Predicting mild familial exudative vitreoretinopathy with autosomal dominant inheritance using deep learning
摘要
Familial exudative vitreoretinopathy (FEVR) is a genetically and phenotypically heterogeneous disorder in which identifying autosomal dominant Norrin/β-catenin (AD-N/BC)–associated disease is often challenging, particularly in mild cases. We investigated whether deep learning could identify color fundus images corresponding to AD-N/BC gene mutation carriers as defined by peripheral FA and individuals with similar fundus features despite lacking confirmed genetic variants. A total of 305 images from 305 eyes of 101 FEVR families were used for training, validation, and testing.
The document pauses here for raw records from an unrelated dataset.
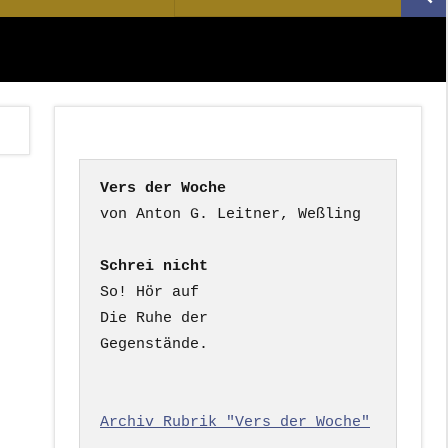
Suc
nach:
Vers der Woche
Schrei nicht
So! Hör auf

Die Ruhe der

Gegenstände.

Archiv Rubrik "Vers der Woche"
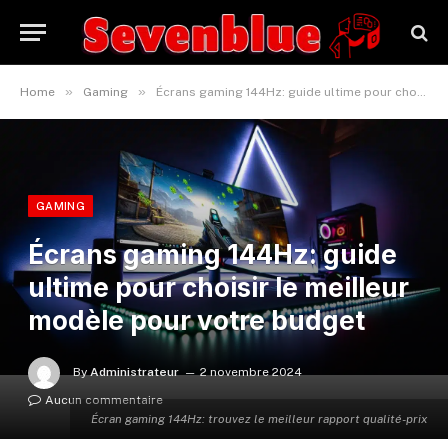
»
»
Home
Gaming
Écrans gaming 144Hz: guide ultime pour choisir le meilleur modèle pour votre budget
GAMING
Écrans gaming 144Hz: guide
ultime pour choisir le meilleur
modèle pour votre budget
By
Administrateur
2 novembre 2024
Aucun commentaire
Écran gaming 144Hz: trouvez le meilleur rapport qualité-prix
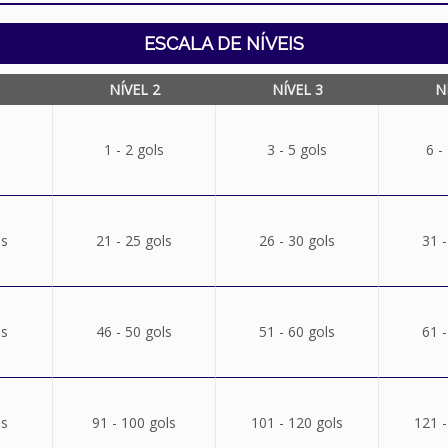
ESCALA DE NÍVEIS
NÍVEL 2
NÍVEL 3
N
1 - 2 gols
3 - 5 gols
6 -
ls
21 - 25 gols
26 - 30 gols
31 -
ls
46 - 50 gols
51 - 60 gols
61 -
ls
91 - 100 gols
101 - 120 gols
121 -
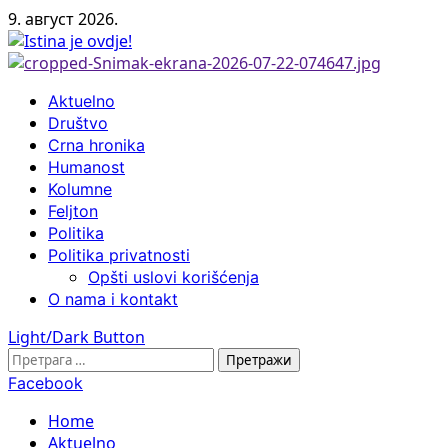
Skip
9. август 2026.
to
content
Primary
Aktuelno
Menu
Društvo
Crna hronika
Humanost
Kolumne
Feljton
Politika
Politika privatnosti
Opšti uslovi korišćenja
O nama i kontakt
Light/Dark Button
Претрага
за:
Facebook
Home
Aktuelno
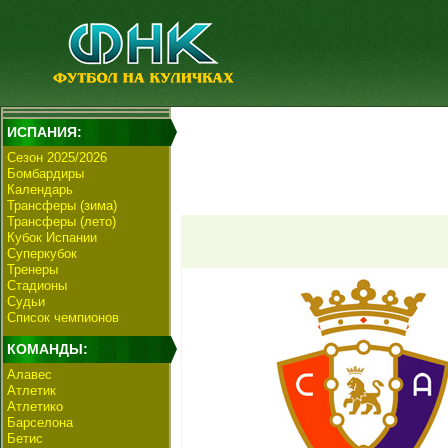
ИСПАНИЯ:
Сезон 2025/2026
Бомбардиры
Календарь
Трансферы (зима)
Трансферы (лето)
Кубок Испании
Суперкубок
Тренеры
Стадионы
Судьи
Список чемпионов
КОМАНДЫ:
Алавес
Атлетик
Атлетико
Барселона
Бетис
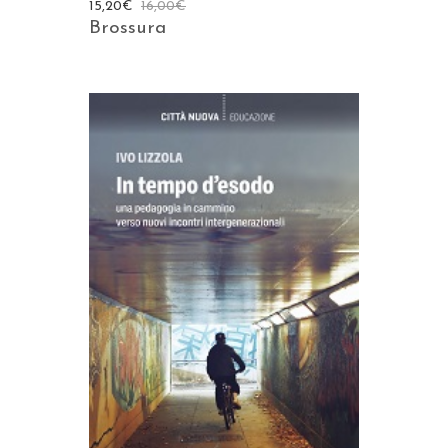
15,20
€
16,00
€
Brossura
AGGIUNGI AL CARRELLO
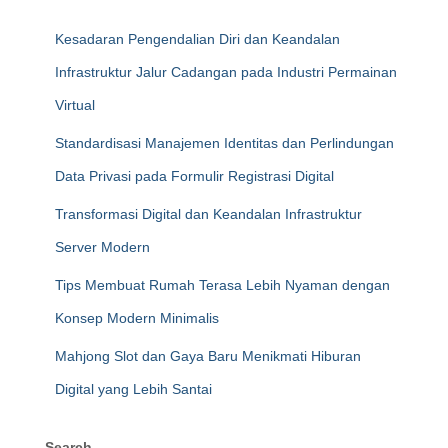
Kesadaran Pengendalian Diri dan Keandalan
Infrastruktur Jalur Cadangan pada Industri Permainan
Virtual
Standardisasi Manajemen Identitas dan Perlindungan
Data Privasi pada Formulir Registrasi Digital
Transformasi Digital dan Keandalan Infrastruktur
Server Modern
Tips Membuat Rumah Terasa Lebih Nyaman dengan
Konsep Modern Minimalis
Mahjong Slot dan Gaya Baru Menikmati Hiburan
Digital yang Lebih Santai
Search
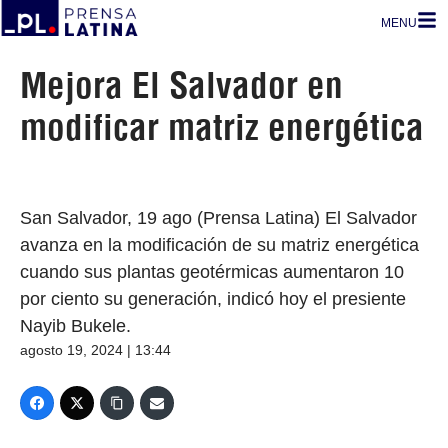
MENU
Mejora El Salvador en
modificar matriz energética
San Salvador, 19 ago (Prensa Latina) El Salvador
avanza en la modificación de su matriz energética
cuando sus plantas geotérmicas aumentaron 10
por ciento su generación, indicó hoy el presiente
Nayib Bukele.
agosto 19, 2024 | 13:44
Images were labeled as affected or unaffected based on fluorescein angiography findings indicative of AD-N/BC–associated FEVR. A deep learning model was trained using images from eyes with pathogenic AD-N/BC gene variants and evaluated on a test dataset consisting of images without such variants. The main outcome is performance for identifying color fundus features corresponding to AD-N/BC gene mutation carriers. In the test dataset, 12 of 38 affected images and 107 of 111 unaffected images were correctly classified, yielding a sensitivity of 31.6% (95% CI: 0.1818–0.4792), a specificity of 96.4% (95% CI: 0.9273–0.9914), and an area under the receiver operating characteristic curve of 0.786 (95% CI: 0.703–0.864). These findings indicate that deep learning applied to ultra-widefield color fundus images may facilitate the identification of AD-N/BC mutation carriers and individuals with similar fundus features despite lacking genetic variants, thereby enabling more precise phenotypic characterization and potentially improving the accuracy of genetic counseling.